## What you will do
Which lines of the records hold the string "Mayotte"? Report only how many of them there are.

## Recorded data

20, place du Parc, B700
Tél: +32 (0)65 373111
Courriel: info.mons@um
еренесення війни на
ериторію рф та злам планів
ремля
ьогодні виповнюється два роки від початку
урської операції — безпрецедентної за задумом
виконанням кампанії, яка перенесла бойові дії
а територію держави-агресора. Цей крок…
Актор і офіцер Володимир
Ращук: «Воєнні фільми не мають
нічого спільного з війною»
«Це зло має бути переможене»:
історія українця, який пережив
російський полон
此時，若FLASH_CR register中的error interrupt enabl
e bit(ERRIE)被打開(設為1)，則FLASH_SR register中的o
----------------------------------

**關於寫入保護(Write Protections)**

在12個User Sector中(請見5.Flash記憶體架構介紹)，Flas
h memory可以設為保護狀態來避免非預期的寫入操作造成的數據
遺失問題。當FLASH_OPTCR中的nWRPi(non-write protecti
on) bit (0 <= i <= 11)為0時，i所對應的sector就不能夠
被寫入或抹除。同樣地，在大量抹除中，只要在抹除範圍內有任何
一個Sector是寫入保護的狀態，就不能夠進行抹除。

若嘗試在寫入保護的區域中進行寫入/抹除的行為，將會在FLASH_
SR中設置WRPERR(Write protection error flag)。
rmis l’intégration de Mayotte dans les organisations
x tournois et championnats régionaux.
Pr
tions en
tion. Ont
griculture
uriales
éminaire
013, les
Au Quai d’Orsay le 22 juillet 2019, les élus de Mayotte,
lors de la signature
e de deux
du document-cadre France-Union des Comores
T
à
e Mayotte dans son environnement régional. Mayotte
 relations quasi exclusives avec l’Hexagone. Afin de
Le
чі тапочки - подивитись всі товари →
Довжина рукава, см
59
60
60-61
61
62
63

## Task answer
3